Texte fourni:
------------
Un modèle de rémunération, pas un surcoût automatique
Une agence immobilière classique est mandatée par le vendeur : ses honoraires sont en général déjà intégrés au prix affiché du bien. Un chasseur immobilier, lui, est mandaté par l’acheteur : ses honoraires viennent rémunérer un service de recherche, de sélection et de négociation qui joue pour vous. Les deux modèles ne se cumulent pas mécaniquement, et la question à se poser n’est pas « combien ça coûte en plus » mais « qui travaille pour qui ».
Pourquoi aucun chiffre définitif ne peut être donné à l’avance
La loi n’impose aucun barème national pour les honoraires d’un chasseur immobilier : chaque professionnel fixe son propre tarif, à condition de le préciser dans le mandat écrit avant toute recherche (F08, F13). La fourchette de marché couramment observée, de l’ordre de 2 à 5 % du prix d’achat, reste un repère indicatif : elle varie selon le secteur, le budget et l’étendue de la mission. C’est le mandat, une fois négocié, qui fixe le chiffre qui vous engage réellement.
Mandat simple ou mandat exclusif : un effet sur les honoraires ?
------------
Données enregistrées:
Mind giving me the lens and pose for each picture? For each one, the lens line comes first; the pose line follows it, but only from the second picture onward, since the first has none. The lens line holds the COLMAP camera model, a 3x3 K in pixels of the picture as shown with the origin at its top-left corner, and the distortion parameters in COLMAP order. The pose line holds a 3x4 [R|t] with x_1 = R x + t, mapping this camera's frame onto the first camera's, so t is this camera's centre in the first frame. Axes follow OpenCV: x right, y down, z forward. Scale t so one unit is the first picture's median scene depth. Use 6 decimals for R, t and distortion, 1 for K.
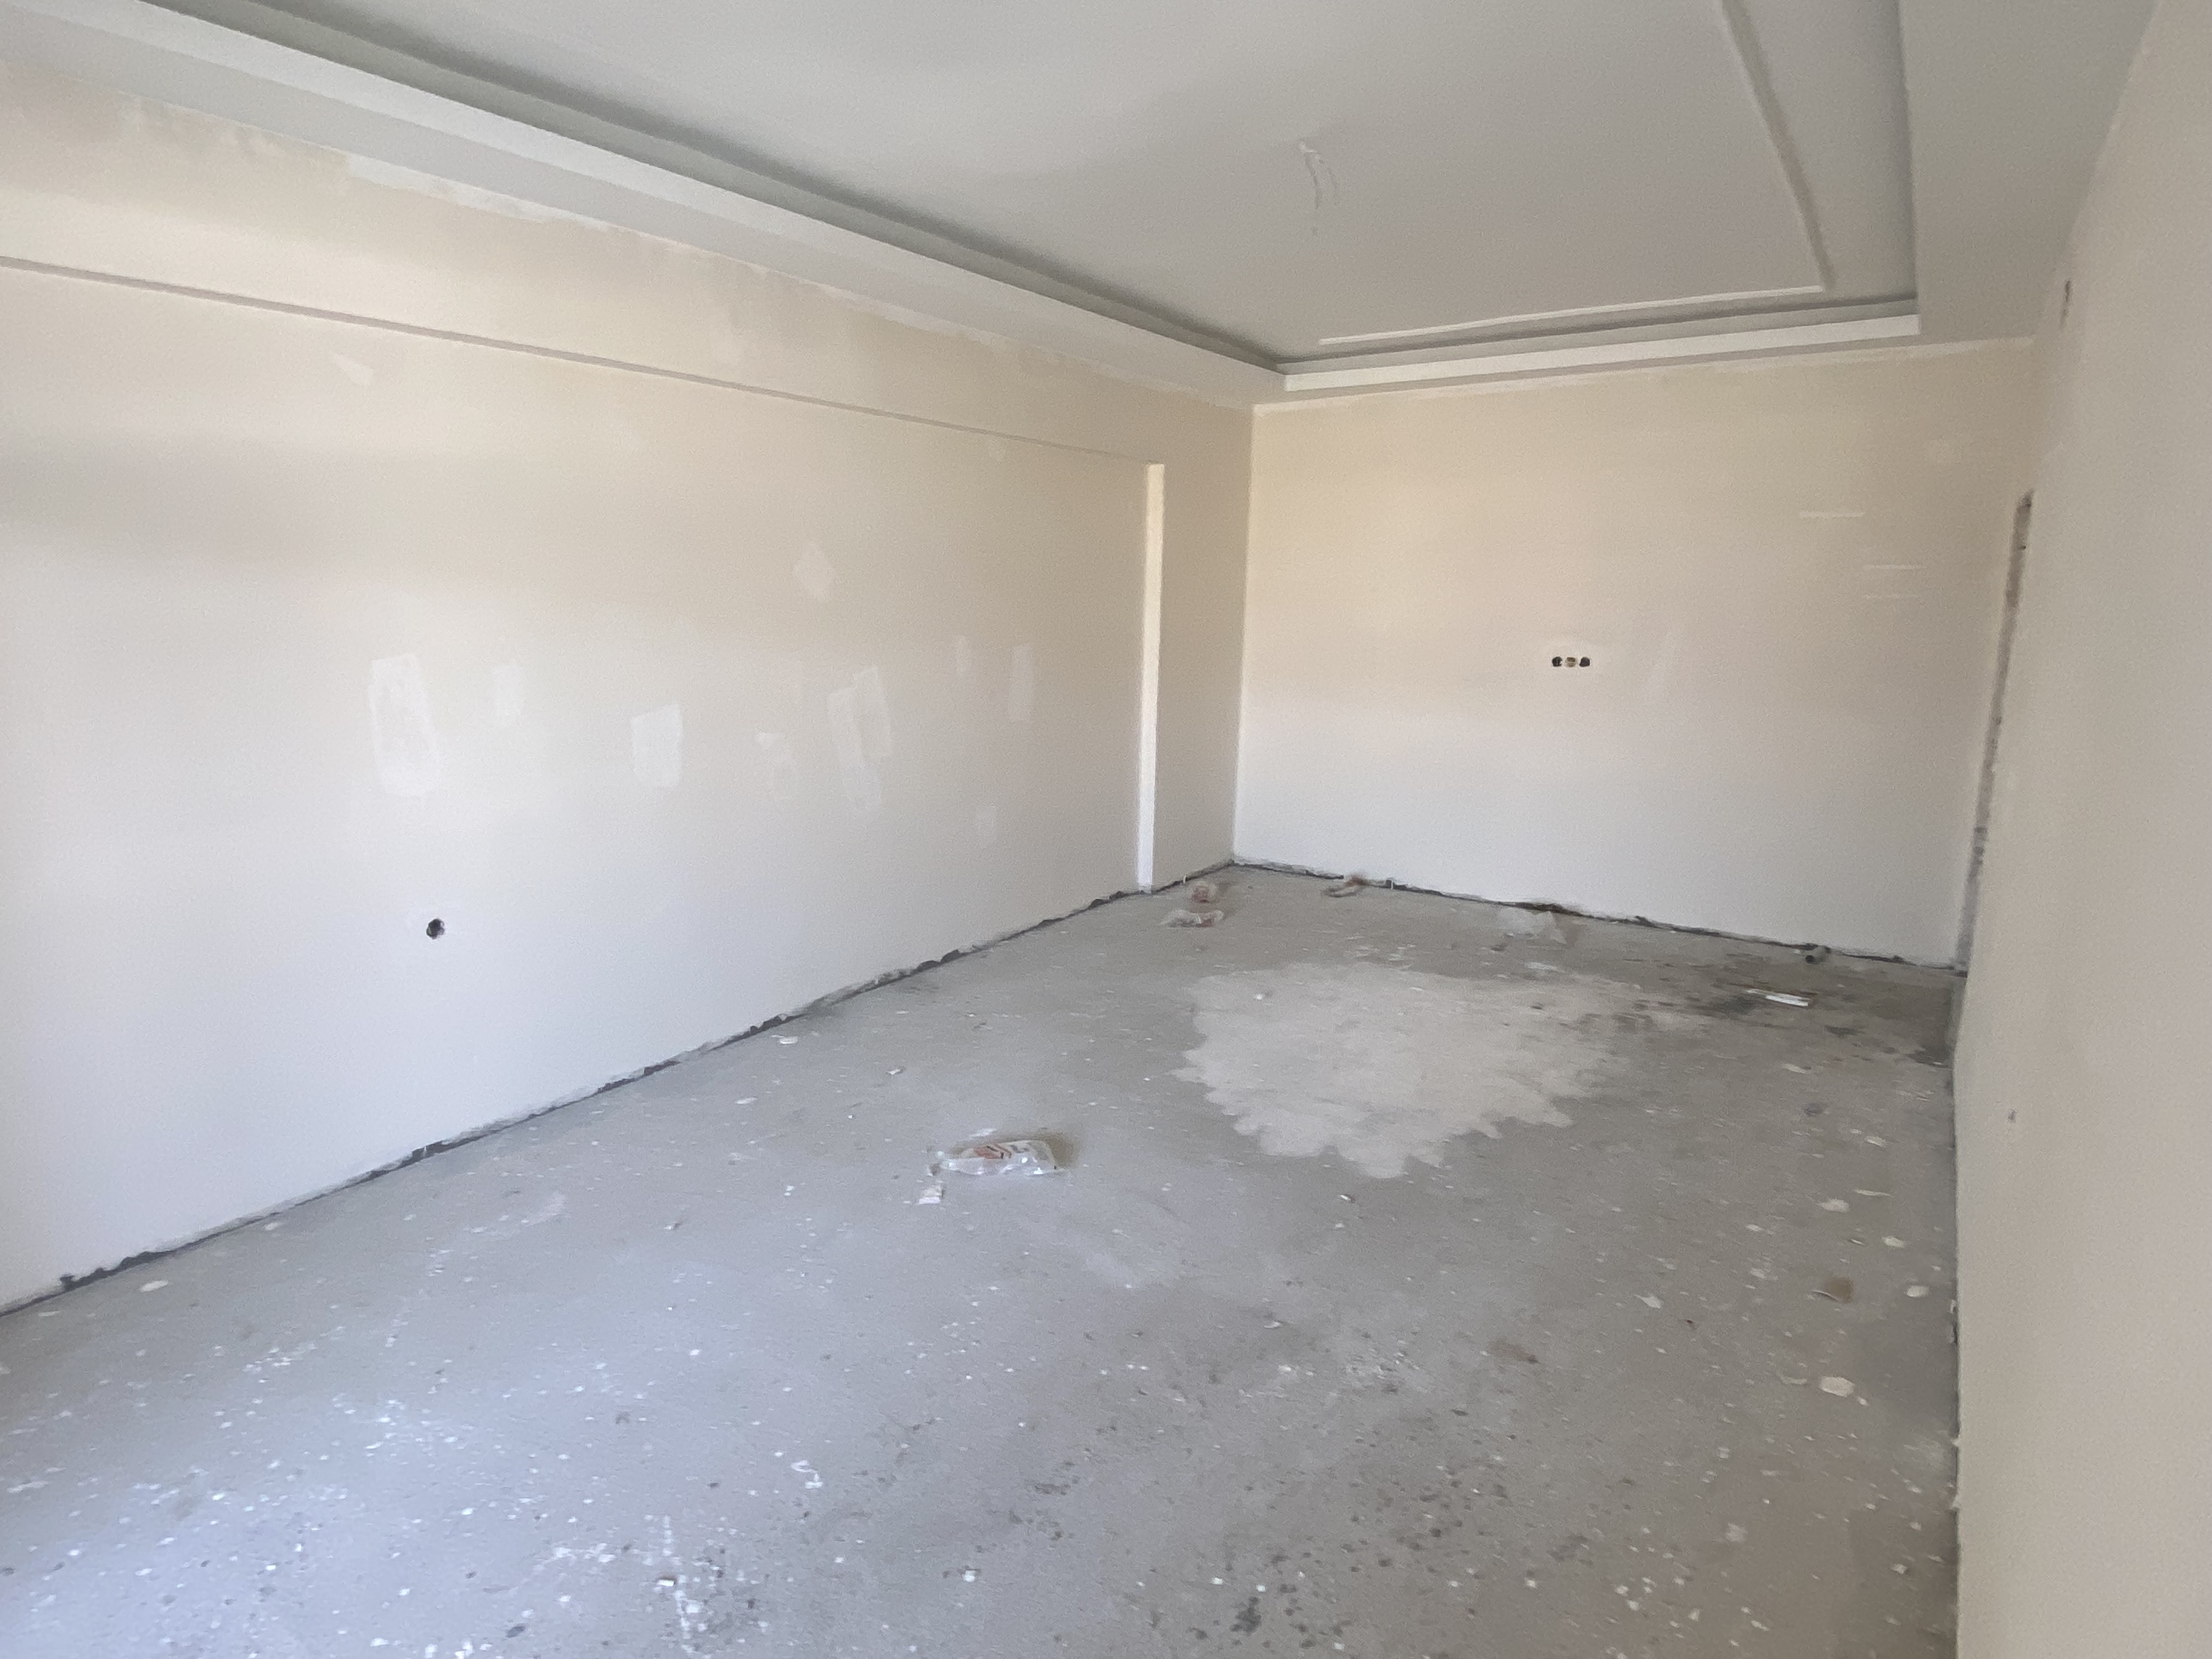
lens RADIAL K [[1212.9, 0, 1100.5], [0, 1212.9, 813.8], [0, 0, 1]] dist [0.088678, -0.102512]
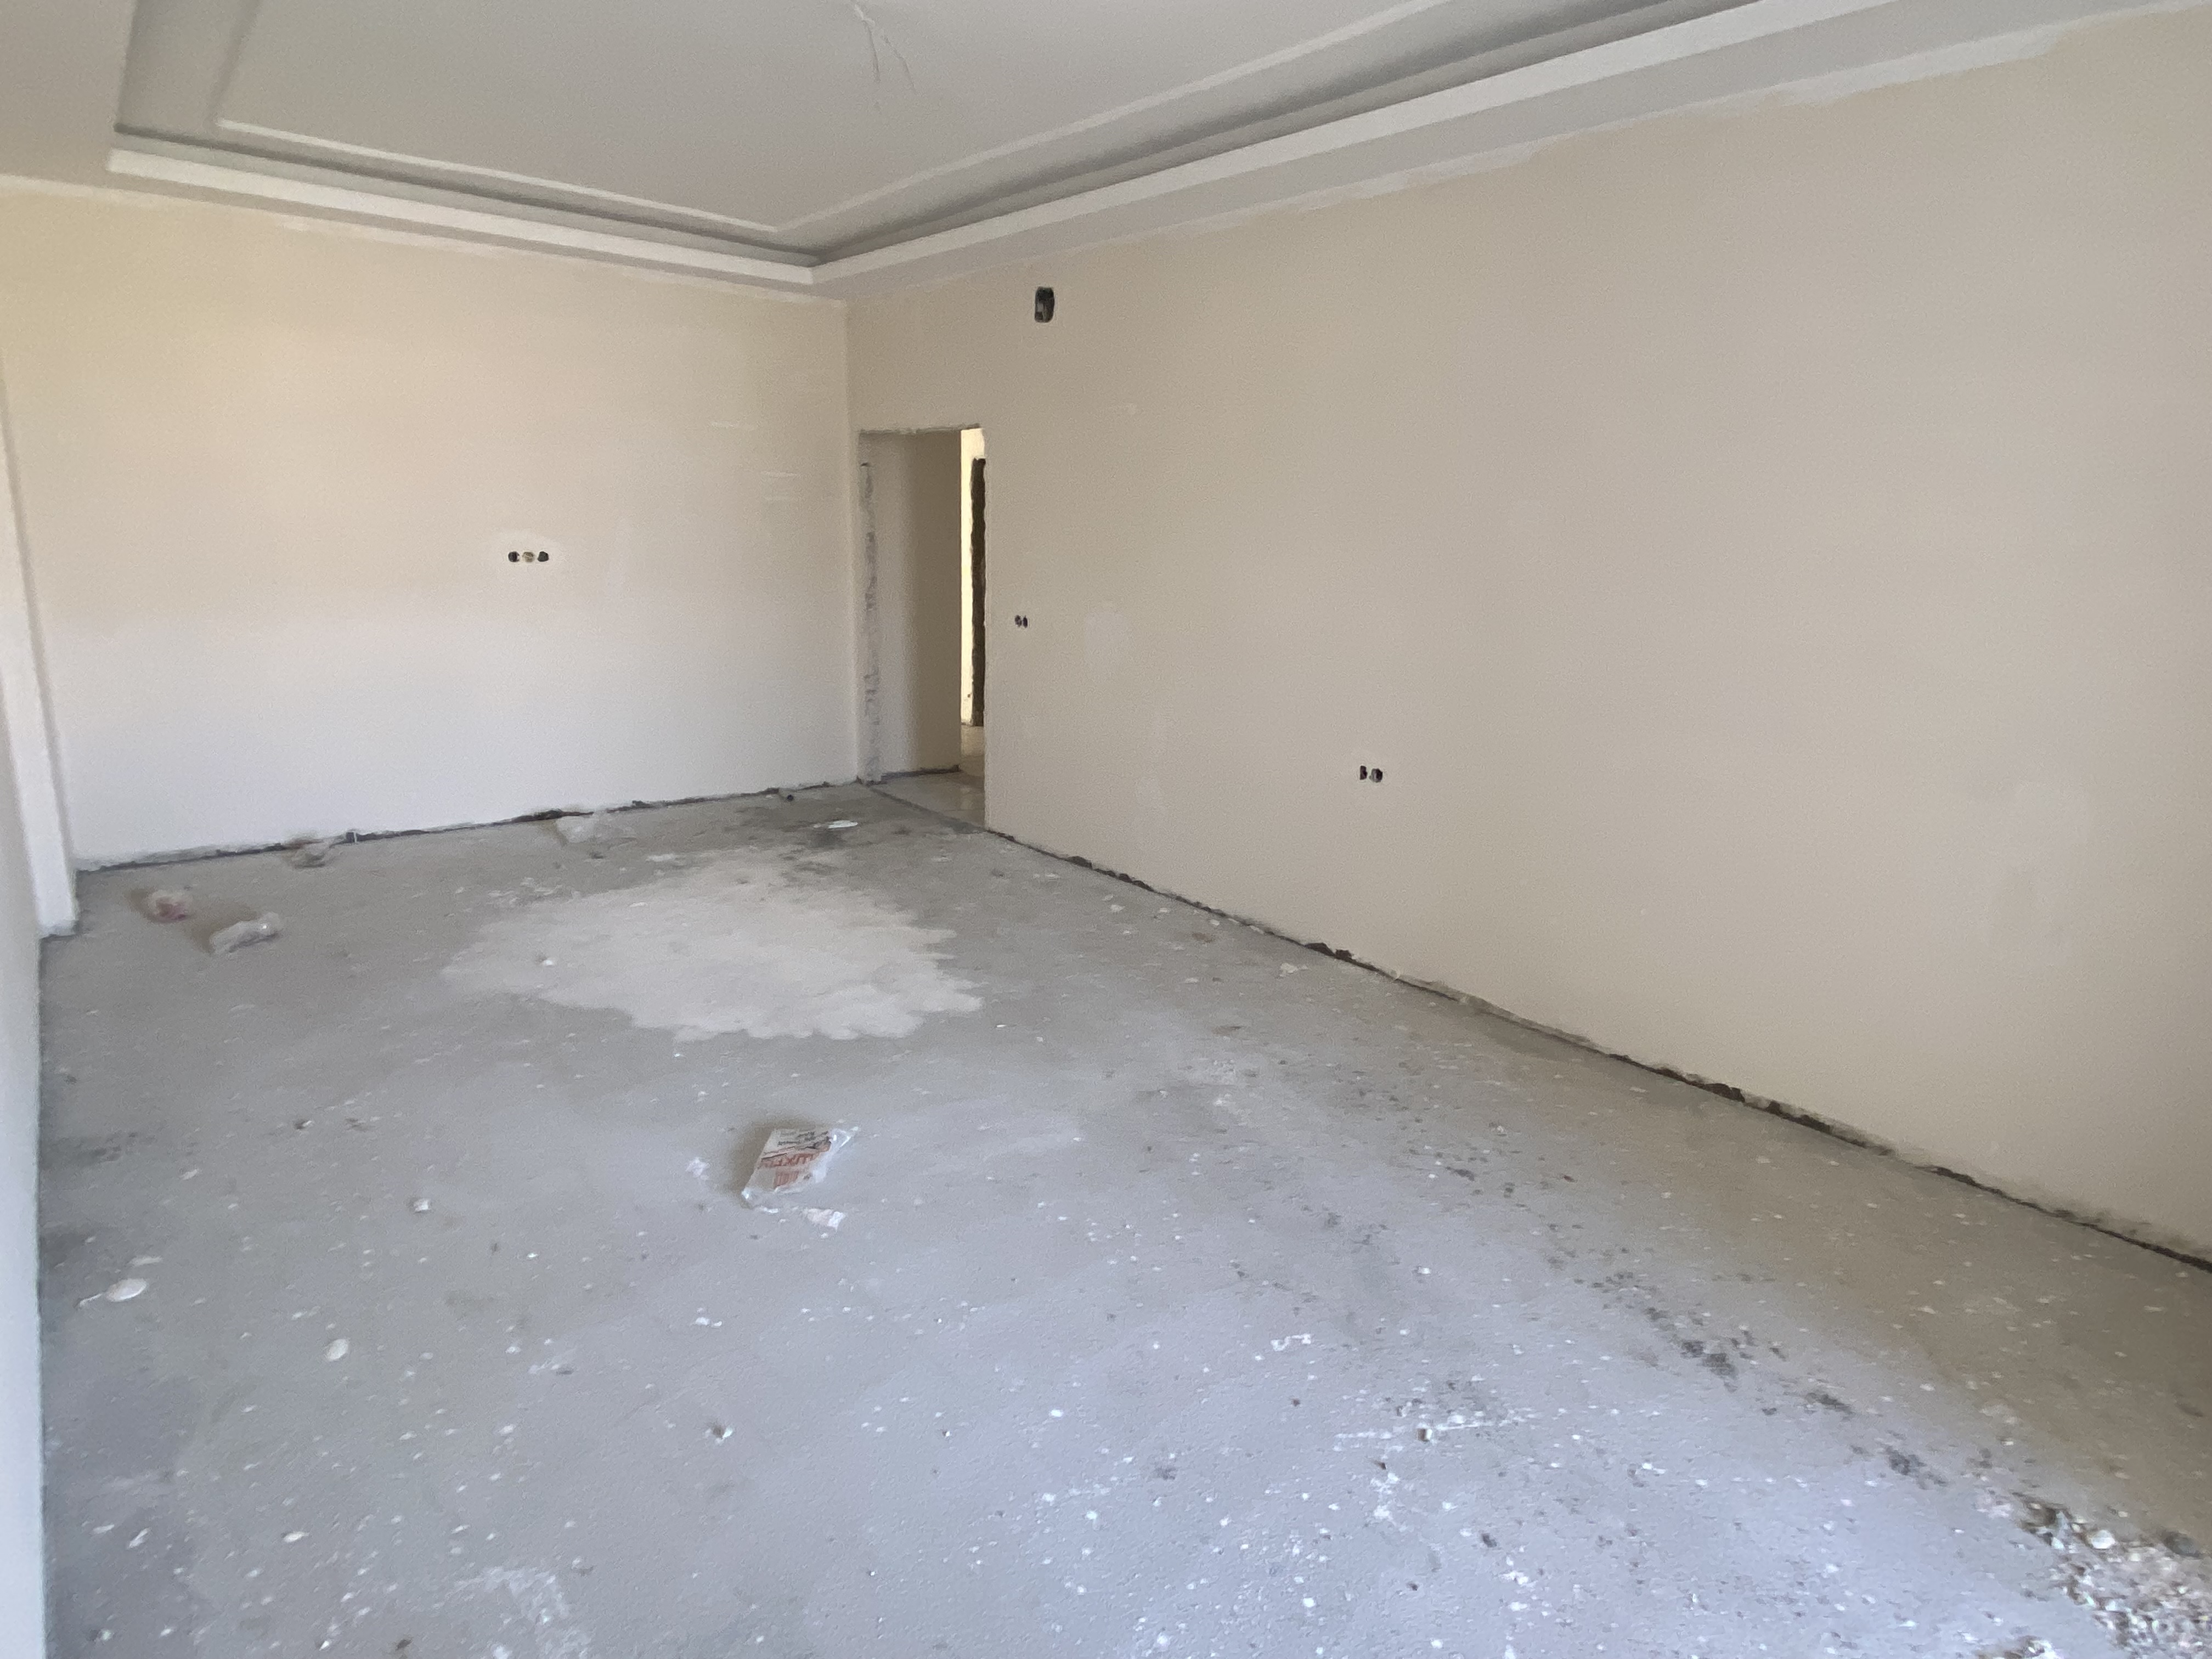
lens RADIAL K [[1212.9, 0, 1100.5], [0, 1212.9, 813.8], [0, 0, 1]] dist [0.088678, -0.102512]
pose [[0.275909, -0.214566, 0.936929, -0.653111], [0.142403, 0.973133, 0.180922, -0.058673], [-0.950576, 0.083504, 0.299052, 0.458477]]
------------
Travail à faire:
1) D'après le texte fourni, quelle fourchette d'honoraires observe-t-on couramment sur le marché pour un chasseur immobilier ?
2) Reproduisez à l'identique, dans le texte fourni, tout ce qui va de « Pourquoi aucun chiffre » jusqu'à « vous engage réellement. ».

Réponses numérotées:
1) De l'ordre de 2 à 5 % du prix d'achat.

2)
Pourquoi aucun chiffre définitif ne peut être donné à l’avance
La loi n’impose aucun barème national pour les honoraires d’un chasseur immobilier : chaque professionnel fixe son propre tarif, à condition de le préciser dans le mandat écrit avant toute recherche (F08, F13). La fourchette de marché couramment observée, de l’ordre de 2 à 5 % du prix d’achat, reste un repère indicatif : elle varie selon le secteur, le budget et l’étendue de la mission. C’est le mandat, une fois négocié, qui fixe le chiffre qui vous engage réellement.